Edgar Smith launched the Investors Management Company shortly before the publication of his landmark study. It offered its services on a strictly fee basis—eliminating some of the extreme conflicts of interest held by other firms. Unlike big Wall Street companies, Investors Management Company did not underwrite securities and then park the failures in their investment trusts.
The firm offered two products: Fund A and Fund B. Both allowed investors to hold a diversified portfolio of common stock, formed chiefly according to the principles outlined in his book. Fund A planned to pay out 5% per year in dividends, which was the rate Smith figured was a sustainable yield based on historical analysis.
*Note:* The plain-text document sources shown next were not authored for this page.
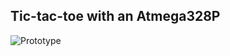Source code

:## Tic-tac-toe with an Atmega328P

![Prototype](https://lh3.googleusercontent.com/NZkwbjUYVmTjF3YvaIC9I6mNS6xek0ateAQs2rEWQMZQ3CD7HfVt9VF9kkjair-KoZHN89ZH-7QNCicTCTwM3p35PA-LQQvyUEdxvLqpC9XOKCxOxmMBZz5uBidAu50KgDBBe_05T4DagNjvZ0B8dRABIq3JvA49JffiEDxgZJQizsA7FacHiJe4Tfsj3DJtVguOgZDWepHT-BF5uv8rqAHcZezVbj3DcYy6nx_6Jc5xZ6B598mUKVQlwUbd00lJpNg0USIuVg6OZ5UNnhVGCGsdkDuebrrLoevLdh94VnNNzkWnXzsAhWhEE_5gtvaPvb9JmQen2UlAYTVlF4TzXcOvgycMhe6ZVtH1KCDPZfMquuGPTWtUd7Bgskqy8-L0Rs-i4B1qDhJvm-WXILQKHruJ_UUNLwLL2PltVPDEj9P6TLZYg7a8mD_thMYN8GmlHmIB4eejCQe-YodroYfdla0NBN62UiVgRY5sgMTOIRIcemyf9dfEPmqMzjCUXciw6NtNZGDIrVkSeiHSPuSVvUFITqP8Ccr81_1OmazPHf-Y_b_anunVIBjtfJ2RLpHk6eAMdA_aS75W_KYh4l93RWYQ1dLlBcY=w1620-h911-no)

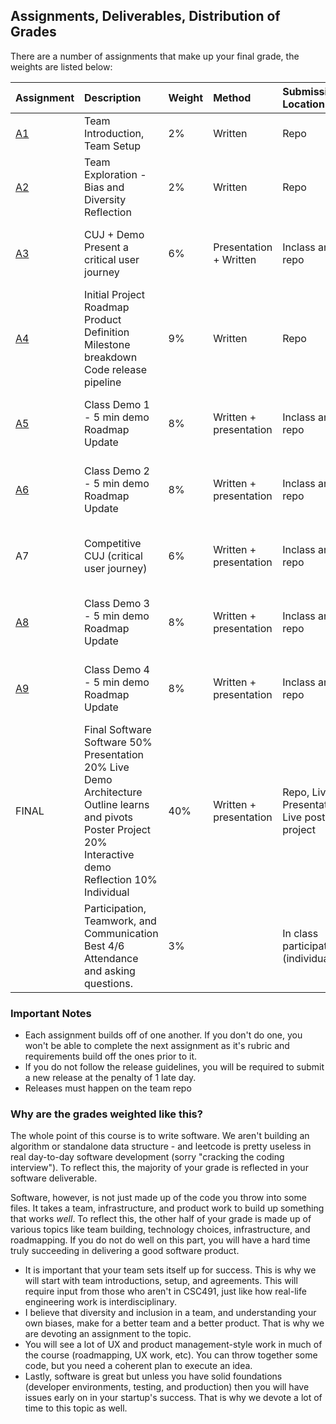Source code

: Assignments, Deliverables, Distribution of Grades
---

There are a number of assignments that make up your final grade, the weights are listed below:

<!-- OVERVIEW START -->


| Assignment | Description | Weight | Method | Submission Location | Due Date |
| :---- | :---- | :---- | :---- | :---- | :---- |
| [A1](../assignments/a1.md) | Team Introduction, Team Setup | 2% | Written | Repo | Sept 8th |
| [A2](../assignments/a2.md) | Team Exploration \- Bias and Diversity Reflection | 2% | Written | Repo | Sept 17th |
| [A3](../assignments/a3.md) | CUJ \+ Demo Present a critical user journey | 6% | Presentation \+ Written | Inclass and repo | Repo Submission \- Sept 24 Demo \- Sept 25 |
| [A4](../assignments/a4.md) | Initial Project Roadmap Product Definition Milestone breakdown Code release pipeline | 9% | Written | Repo | Repo Submission \- Oct 1 Demo \- Oct 2 |
| [A5](../assignments/a5_6_8_9.md) | Class Demo 1 \- 5 min demo Roadmap Update | 8% | Written \+ presentation | Inclass and repo | Repo Submission \- Oct 8 Demo \- Oct 9 |
| [A6](../assignments/a5_6_8_9.md) | Class Demo 2 \- 5 min demo Roadmap Update | 8% | Written \+ presentation | Inclass and repo | Repo Submission \- Oct 15 Demo \- Oct 16 |
| A7 | Competitive CUJ (critical user journey) | 6% | Written \+ presentation | Inclass and repo | Repo Submission \- Nov 5 Demo \- Nov 6 |
| [A8](../assignments/a5_6_8_9.md) | Class Demo 3 \- 5 min demo Roadmap Update | 8% | Written \+ presentation | Inclass and repo | Repo Submission \- Nov 12 Demo \- Nov 13 |
| [A9](../assignments/a5_6_8_9.md) | Class Demo 4 \- 5 min demo Roadmap Update | 8% | Written \+ presentation | Inclass and repo | Repo Submission \- Nov 19 Demo \- Nov 20 |
| FINAL | Final Software Software 50% Presentation 20% Live Demo  Architecture Outline learns and pivots Poster Project 20% Interactive demo Reflection 10% Individual | 40% | Written \+ presentation | Repo, Live Presentation, Live poster project | Repo Submission \- Nov 25 Demo \- Nov 26 |
|  | Participation, Teamwork, and Communication   Best 4/6 Attendance and asking questions. | 3% |  | In class participation (individual) | CUJ 1, Competitive CUJ 1, 4 Product Demos |

<!-- OVERVIEW END -->

### Important Notes

- Each assignment builds off of one another. If you don't do one, you won't be able to complete the next assignment as it's rubric and requirements build off the ones prior to it.
- If you do not follow the release guidelines, you will be required to submit a new release at the penalty of 1 late day.
- Releases must happen on the team repo

### Why are the grades weighted like this?

The whole point of this course is to write software. We aren't building an algorithm or standalone data structure - and leetcode is pretty useless in real day-to-day software development (sorry "cracking the coding interview"). To reflect this, the majority of your grade is reflected in your software deliverable.

Software, however, is not just made up of the code you throw into some files. It takes a team, infrastructure, and product work to build up something that works _well_. To reflect this, the other half of your grade is made up of various topics like team building, technology choices, infrastructure, and roadmapping. If you do not do well on this part, you will have a hard time truly succeeding in delivering a good software product.

- It is important that your team sets itself up for success. This is why we will start with team introductions, setup, and agreements. This will require input from those who aren't in CSC491, just like how real-life engineering work is interdisciplinary.
- I believe that diversity and inclusion in a team, and understanding your own biases, make for a better team and a better product. That is why we are devoting an assignment to the topic.
- You will see a lot of UX and product management-style work in much of the course (roadmapping, UX work, etc). You can throw together some code, but you need a coherent plan to execute an idea.
- Lastly, software is great but unless you have solid foundations (developer environments, testing, and production) then you will have issues early on in your startup's success. That is why we devote a lot of time to this topic as well.
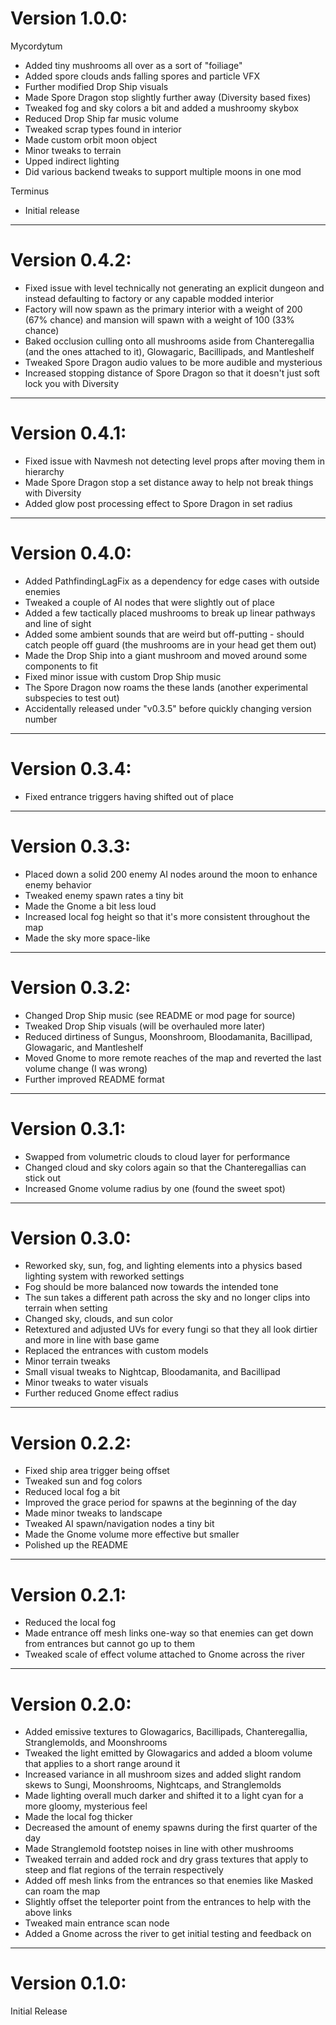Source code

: # Version 1.0.0:

Mycordytum
- Added tiny mushrooms all over as a sort of "foiliage"
- Added spore clouds ands falling spores and particle VFX
- Further modified Drop Ship visuals
- Made Spore Dragon stop slightly further away (Diversity based fixes)
- Tweaked fog and sky colors a bit and added a mushroomy skybox
- Reduced Drop Ship far music volume
- Tweaked scrap types found in interior
- Made custom orbit moon object
- Minor tweaks to terrain
- Upped indirect lighting
- Did various backend tweaks to support multiple moons in one mod

Terminus
- Initial release

---
# Version 0.4.2:

- Fixed issue with level technically not generating an explicit dungeon and instead defaulting to factory or any capable modded interior
- Factory will now spawn as the primary interior with a weight of 200 (67% chance) and mansion will spawn with a weight of 100 (33% chance)
- Baked occlusion culling onto all mushrooms aside from Chanteregallia (and the ones attached to it), Glowagaric, Bacillipads, and Mantleshelf
- Tweaked Spore Dragon audio values to be more audible and mysterious
- Increased stopping distance of Spore Dragon so that it doesn't just soft lock you with Diversity

---
# Version 0.4.1:

- Fixed issue with Navmesh not detecting level props after moving them in hierarchy
- Made Spore Dragon stop a set distance away to help not break things with Diversity
- Added glow post processing effect to Spore Dragon in set radius

---
# Version 0.4.0:

- Added PathfindingLagFix as a dependency for edge cases with outside enemies
- Tweaked a couple of AI nodes that were slightly out of place
- Added a few tactically placed mushrooms to break up linear pathways and line of sight
- Added some ambient sounds that are weird but off-putting - should catch people off guard (the mushrooms are in your head get them out)
- Made the Drop Ship into a giant mushroom and moved around some components to fit
- Fixed minor issue with custom Drop Ship music
- The Spore Dragon now roams the these lands (another experimental subspecies to test out)
- Accidentally released under "v0.3.5" before quickly changing version number

---
# Version 0.3.4:

- Fixed entrance triggers having shifted out of place

---
# Version 0.3.3:

- Placed down a solid 200 enemy AI nodes around the moon to enhance enemy behavior
- Tweaked enemy spawn rates a tiny bit
- Made the Gnome a bit less loud
- Increased local fog height so that it's more consistent throughout the map
- Made the sky more space-like

---
# Version 0.3.2:

- Changed Drop Ship music (see README or mod page for source)
- Tweaked Drop Ship visuals (will be overhauled more later)
- Reduced dirtiness of Sungus, Moonshroom, Bloodamanita, Bacillipad, Glowagaric, and Mantleshelf
- Moved Gnome to more remote reaches of the map and reverted the last volume change (I was wrong)
- Further improved README format

---
# Version 0.3.1:

- Swapped from volumetric clouds to cloud layer for performance
- Changed cloud and sky colors again so that the Chanteregallias can stick out
- Increased Gnome volume radius by one (found the sweet spot)

---
# Version 0.3.0:

- Reworked sky, sun, fog, and lighting elements into a physics based lighting system with reworked settings
- Fog should be more balanced now towards the intended tone
- The sun takes a different path across the sky and no longer clips into terrain when setting
- Changed sky, clouds, and sun color
- Retextured and adjusted UVs for every fungi so that they all look dirtier and more in line with base game
- Replaced the entrances with custom models
- Minor terrain tweaks
- Small visual tweaks to Nightcap, Bloodamanita, and Bacillipad
- Minor tweaks to water visuals
- Further reduced Gnome effect radius

---
# Version 0.2.2:

- Fixed ship area trigger being offset
- Tweaked sun and fog colors
- Reduced local fog a bit
- Improved the grace period for spawns at the beginning of the day
- Made minor tweaks to landscape
- Tweaked AI spawn/navigation nodes a tiny bit
- Made the Gnome volume more effective but smaller
- Polished up the README

---
# Version 0.2.1:

- Reduced the local fog
- Made entrance off mesh links one-way so that enemies can get down from entrances but cannot go up to them
- Tweaked scale of effect volume attached to Gnome across the river

---
# Version 0.2.0:

- Added emissive textures to Glowagarics, Bacillipads, Chanteregallia, Stranglemolds, and Moonshrooms
- Tweaked the light emitted by Glowagarics and added a bloom volume that applies to a short range around it
- Increased variance in all mushroom sizes and added slight random skews to Sungi, Moonshrooms, Nightcaps, and Stranglemolds
- Made lighting overall much darker and shifted it to a light cyan for a more gloomy, mysterious feel
- Made the local fog thicker
- Decreased the amount of enemy spawns during the first quarter of the day
- Made Stranglemold footstep noises in line with other mushrooms
- Tweaked terrain and added rock and dry grass textures that apply to steep and flat regions of the terrain respectively
- Added off mesh links from the entrances so that enemies like Masked can roam the map
- Slightly offset the teleporter point from the entrances to help with the above links
- Tweaked main entrance scan node
- Added a Gnome across the river to get initial testing and feedback on

---
# Version 0.1.0:

Initial Release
Fund B allowed investors to plow back all dividends by reinvesting in more common stock shares. Smith not only demonstrated that stocks were a superior long-term investment; by launching his investment funds, he also offered Americans a vehicle to capitalize on his research. Although the Investors Management Company Funds A and B were not the very first mutual funds in America, they were very prominent and immediately attracted imitators.
Just as suddenly as Americans became infatuated with buying stocks, they fell in love with investment trusts. The simple idea of pooling investor money and buying a diversified portfolio of securities is a great one and is certainly not new. After all, the Dutch invented mutual funds every bit as sophisticated. The British model for American funds—including the famous Foreign and Colonial Government Trust—was widely acknowledged in the 1920s. Trusts were even referred to as a “British” style of investing. The American wrinkle was the emphasis on equity. Irving Fisher was also a big fan of investment trusts: the risks that… attach to [common stock] may be reduced, or insured against, by diversification . . . investment trusts and investment council tend to diminish the risk to the common stock investor. This new movement has created a new demand for such stocks and raised their prices, at the same time it has tended to decrease the demand for, and to lower the price of, bonds.
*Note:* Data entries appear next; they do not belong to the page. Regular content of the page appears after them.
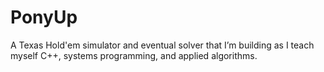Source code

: # PonyUp
A Texas Hold'em simulator and eventual solver that I’m building as I teach myself C++, systems programming, and applied algorithms. 
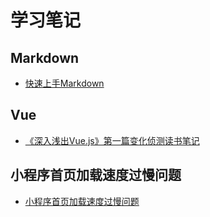 # 学习笔记

## Markdown
* [快速上手Markdown](https://github.com/Irene200825/Blog/issues/1)


## Vue
* [《深入浅出Vue.js》第一篇变化侦测读书笔记](https://github.com/Irene200825/Blog/issues/2)



## 小程序首页加载速度过慢问题
* [小程序首页加载速度过慢问题](https://github.com/Irene200825/Blog/issues/5)

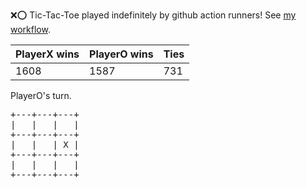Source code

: :x::o: Tic-Tac-Toe played indefinitely by github action runners! See [my workflow](.github/workflows/play.yaml).

|PlayerX wins|PlayerO wins|Ties|
|-|-|-|
|1608|1587|731|

PlayerO's turn.

<pre>
+---+---+---+
|   |   |   |
+---+---+---+
|   |   | X |
+---+---+---+
|   |   |   |
+---+---+---+
</pre>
Notice what this statement predicted. Fisher reasoned that, as small investors began to use diversified investment trusts as vehicles to hold stocks, the risk of their portfolios would go down. Historically, the risk of holding just one stock is about twice the risk of holding a portfolio of stocks. If you can buy a portfolio as easily as a single share in one company, then you can double your stock market investment while keeping the same level of risk. Fisher predicted that, because of this diversification effect, small investors would dump bonds and buy stocks. This would push stock prices up, and the market would reach a “permanently high plateau.” In the optimistic world of the 1920s, Fisher foresaw a new financial order based on stocks and investment trusts. Investors big and small would hold investment trusts that offered broad, diversified stock market portfolios. They would provide a sustained demand for shares in America’s corporations.
Unfortunately, Fisher made his prediction in the summer of 1929, and the American public never forgot it. Not only did Irving Fisher lose his own life savings, but he lost his in-laws’ savings as well—and he was devastated to have encouraged a nation of small investors to invest with him in the market.
Yale University bailed him out by buying his grand house on Prospect Street in New Haven and renting it back to him until he passed away in 1947. The cloud of his market forecast followed him to the grave.